Ответ я выслушала неожиданный.
– Нет, – сказал он. – Я не устал. Но я привык приносить людям радость-Волшебный дар! Высокое честолюбие! Счастливая привычка! А тут требовалось принести горе. Не желал. Его спасательная экспедиция оказалась напрасной, тогда он засел работать и потребовал, чтобы теперь никто, хоть некоторое время, не напоминал о случившемся.
При осознанном намерении одаривать людей и себя самого одною лишь радостью, Корней Иванович нередко приносил людям – и себе самому – жестокую боль.
Отношения его с людьми складывались далеко не идиллически.
Чаще всего повинны в этом были люди – и, пожалуй, поспешность его доброты. Бог знает что померещится ему на первый, жадный и любопытствующий взгляд в новом человеке; он поспешно осыпет его чрезмерными милостями; а потом схватится за голову: незнакомец или незнакомка оказались обыкновенного дрянью! Да еще цепкой, да еще лживой, да еще обидчивой! И, чтобы вырваться из ложных отношений, необходимо человека обидеть. Но обижать – жалко. Он уклонялся, запутывался сам, сбивал с толку других и причинял боль.
Тут была вина обоюдная.
А нередко случалось: обиды, которые он наносил окружающим, были ими незаслуженны, и повинен в них бывал он один. Отзывчивость – то есть редкостная способность откликаться на каждый призыв, способность драгоценная, – оборачивалась непостоянством.

- Ваше задание -
Какое качество Корнея Ивановича, согласно отрывку о нем, оборачивалось непостоянством?

- Показанные материалы -
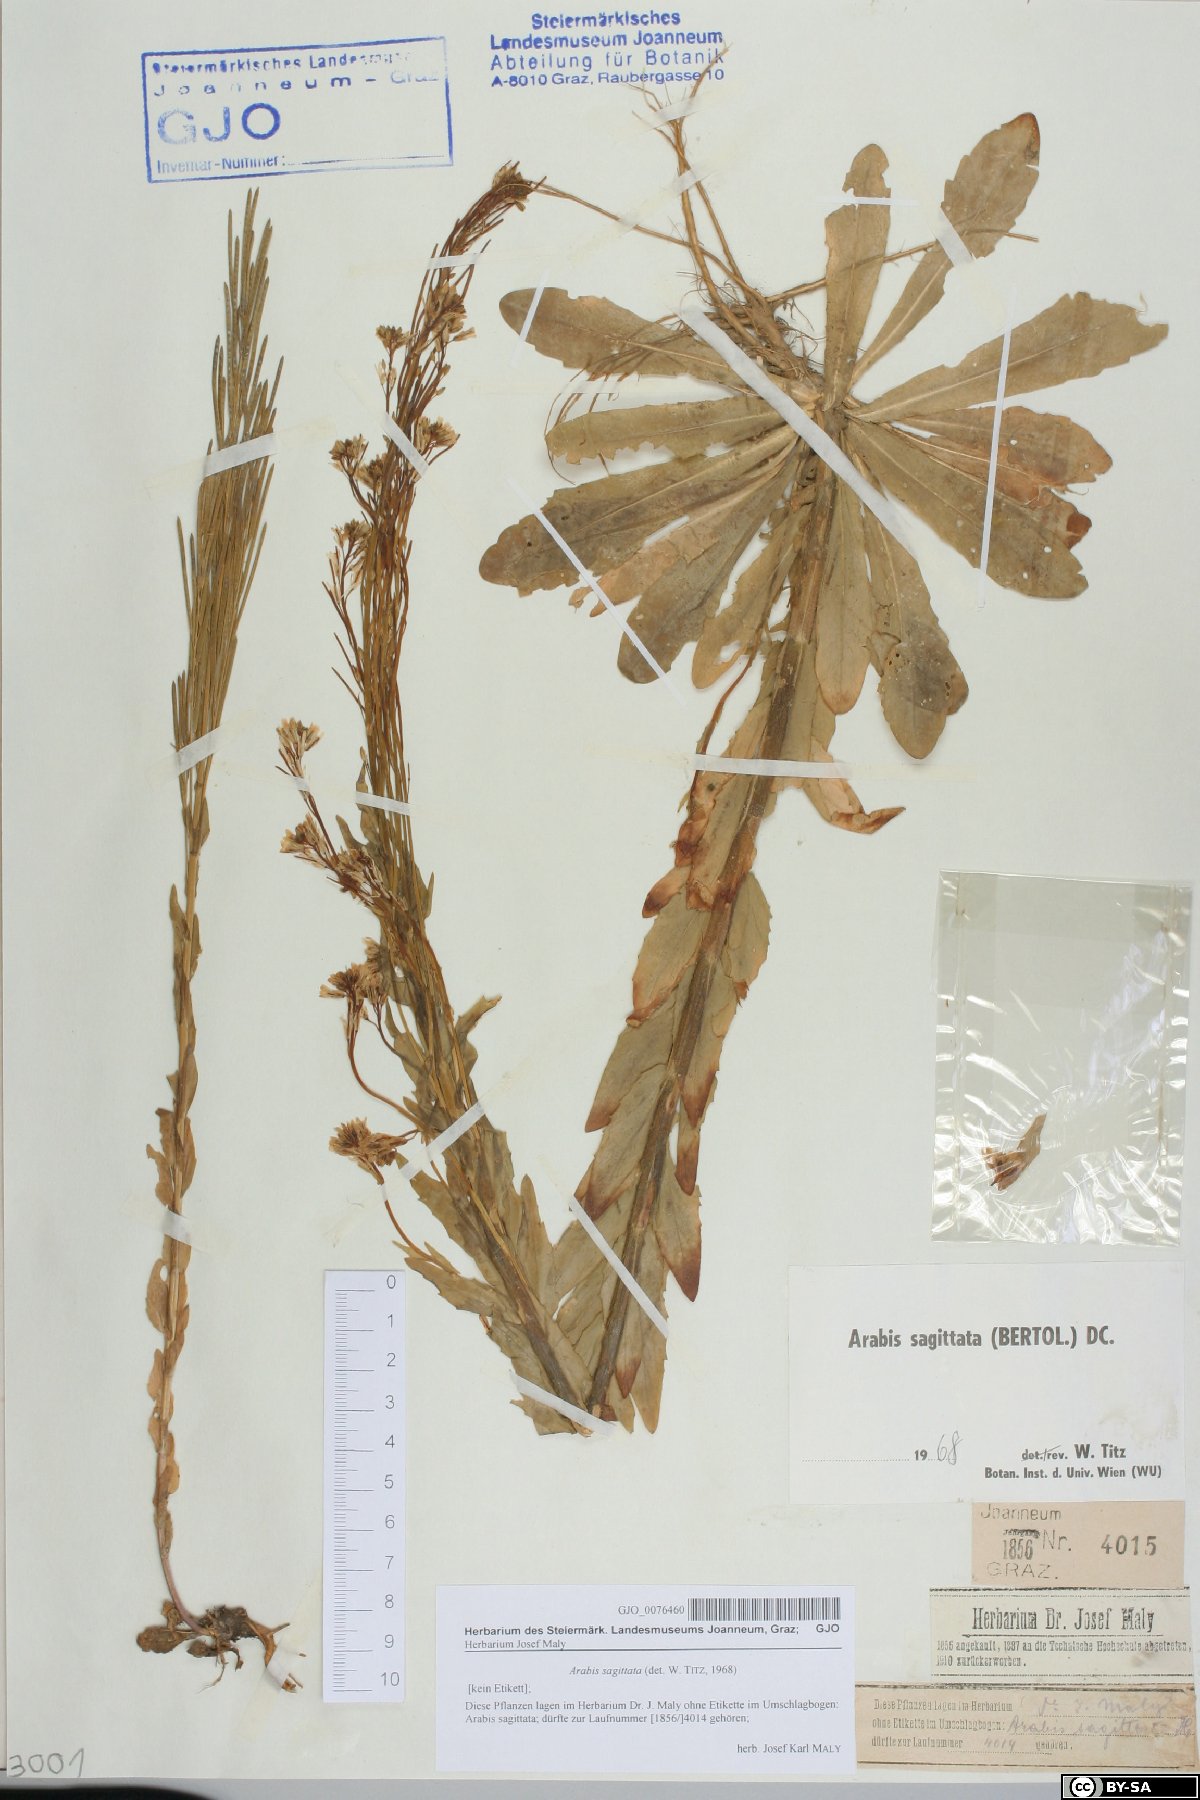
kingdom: Plantae
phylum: Tracheophyta
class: Magnoliopsida
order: Brassicales
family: Brassicaceae
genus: Arabis
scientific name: Arabis sagittata
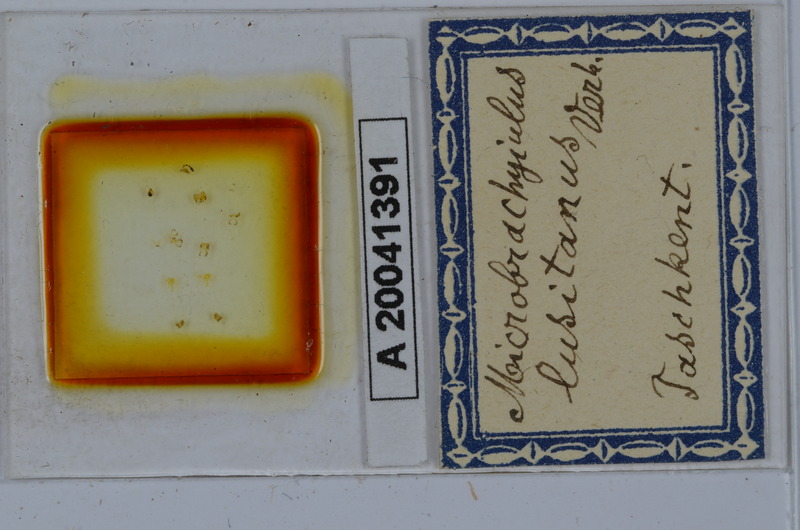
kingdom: Animalia
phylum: Arthropoda
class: Diplopoda
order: Julida
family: Julidae
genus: Brachyiulus
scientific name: Brachyiulus lusitanus
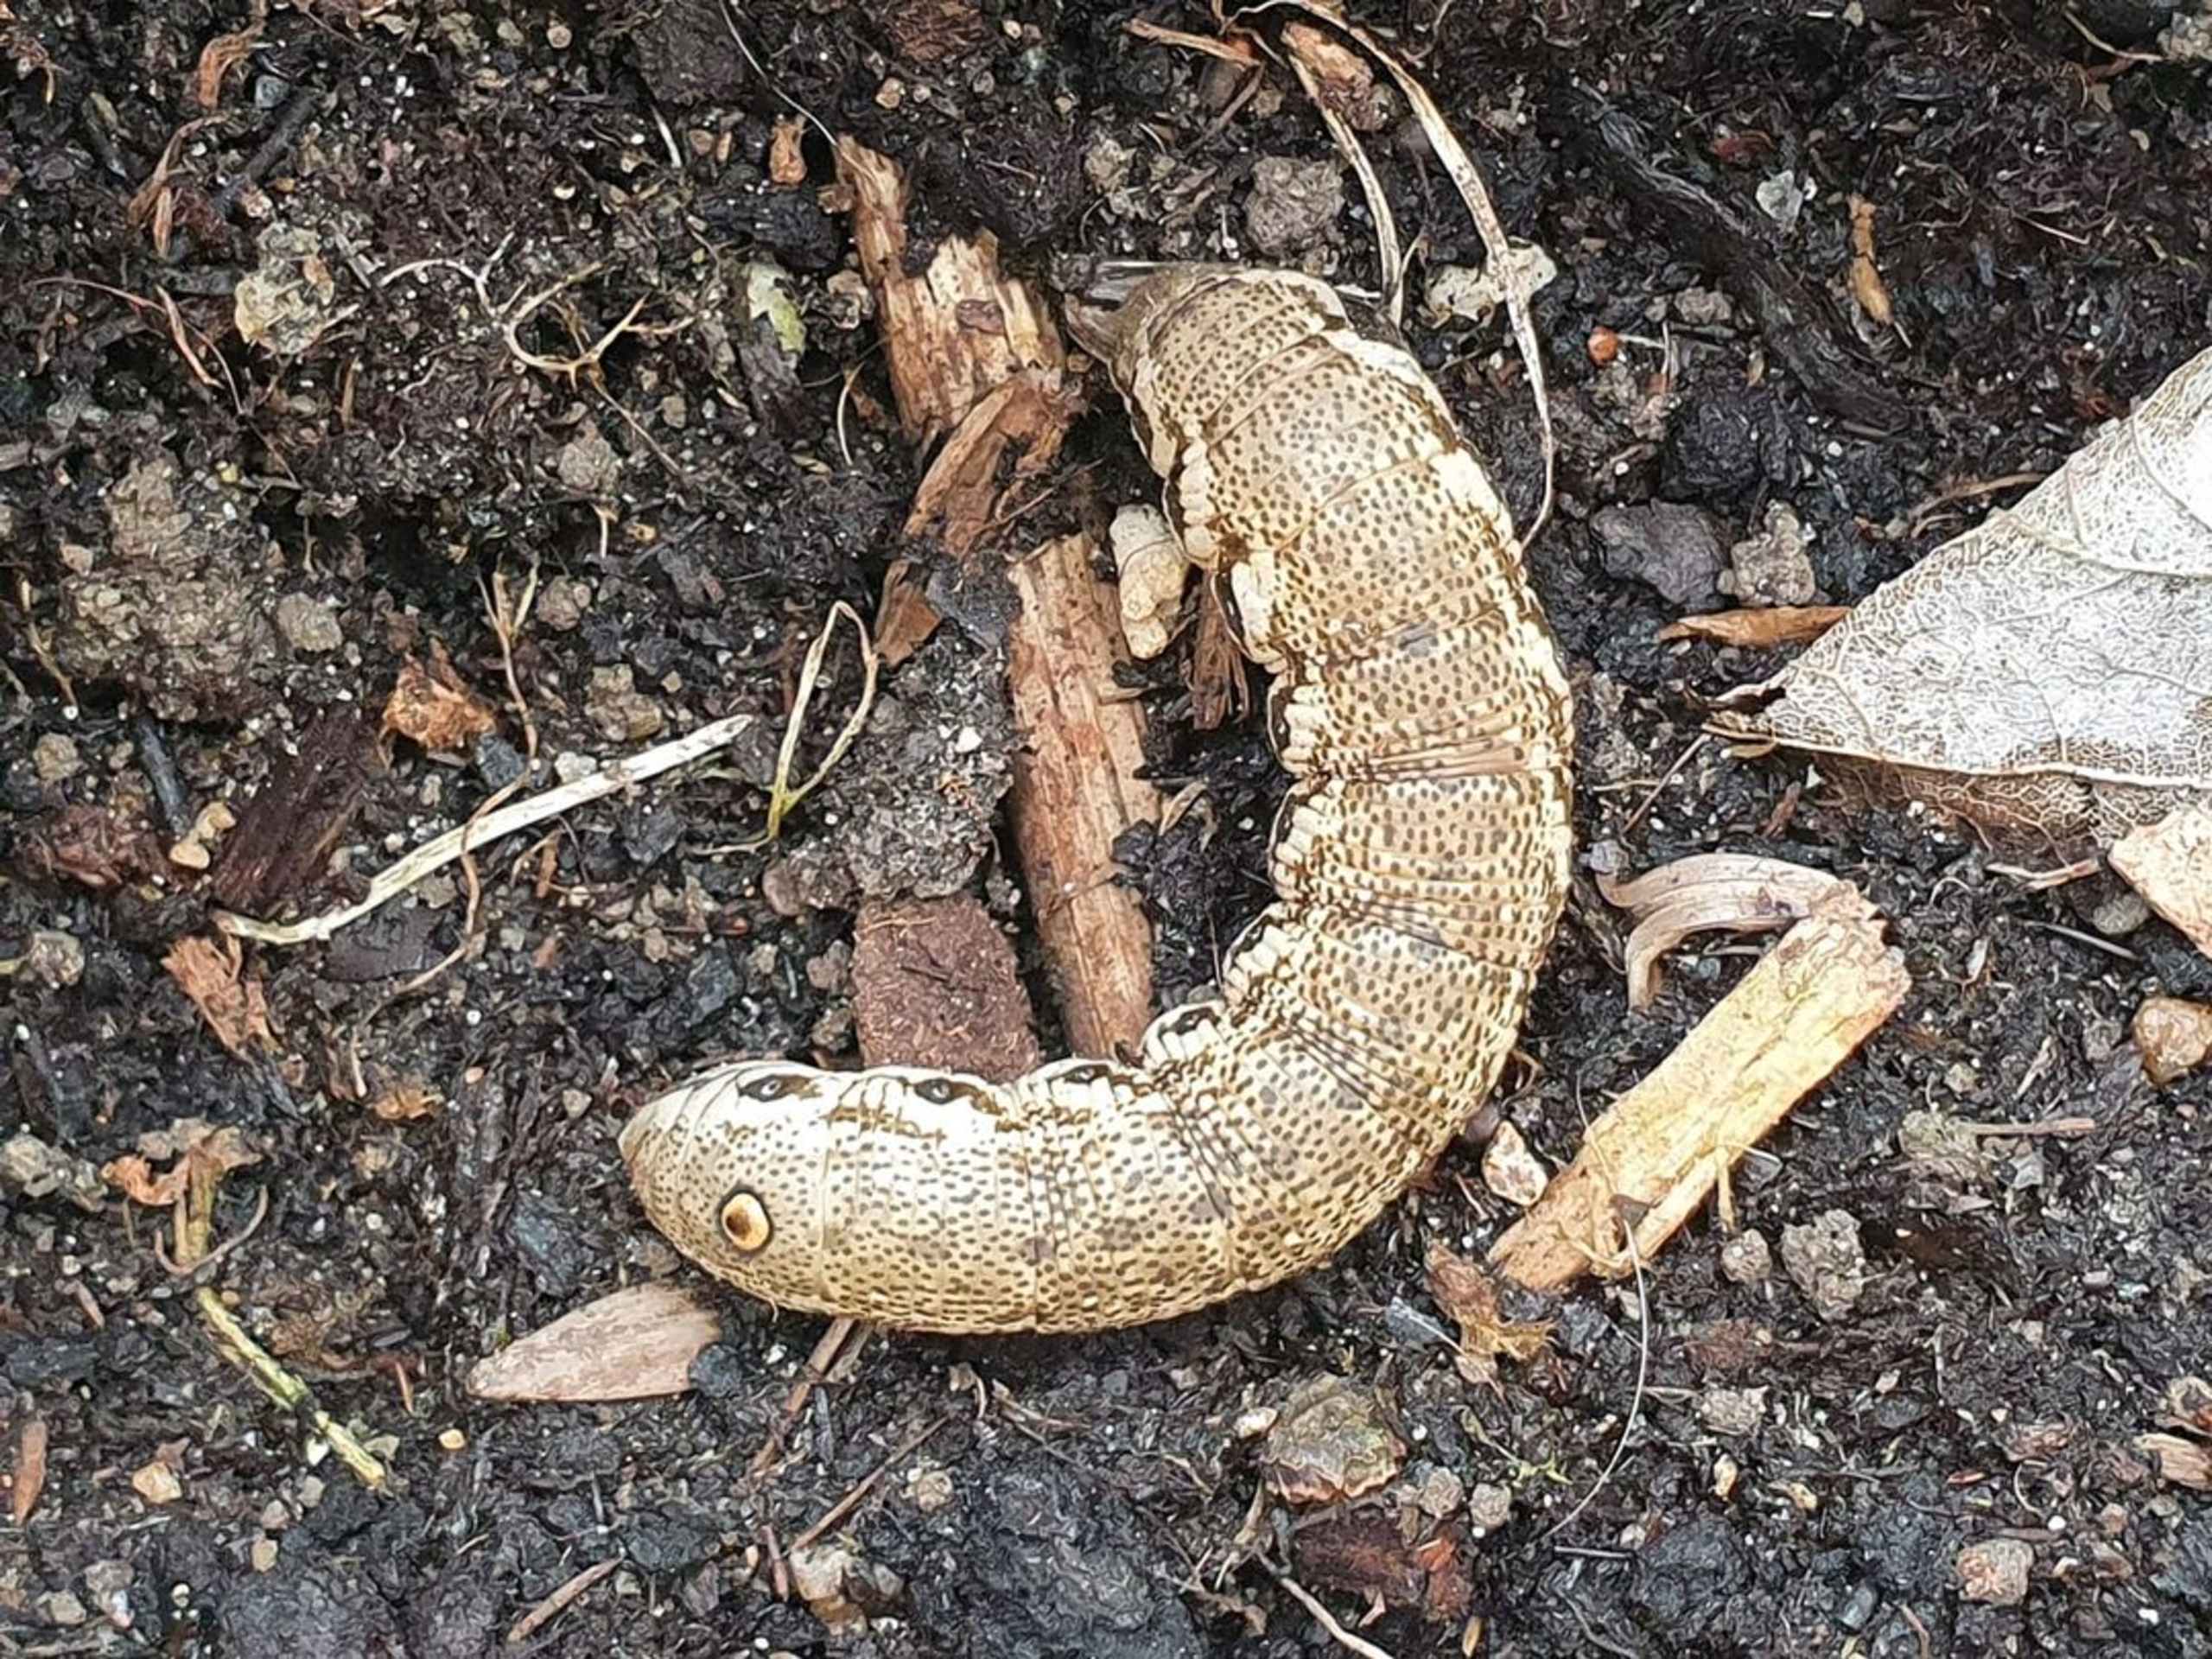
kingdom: Animalia
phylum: Arthropoda
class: Insecta
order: Lepidoptera
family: Sphingidae
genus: Proserpinus
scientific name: Proserpinus proserpina
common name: Natlyssværmer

- Результат задания -
Отзывчивость, то есть редкостная способность откликаться на каждый призыв.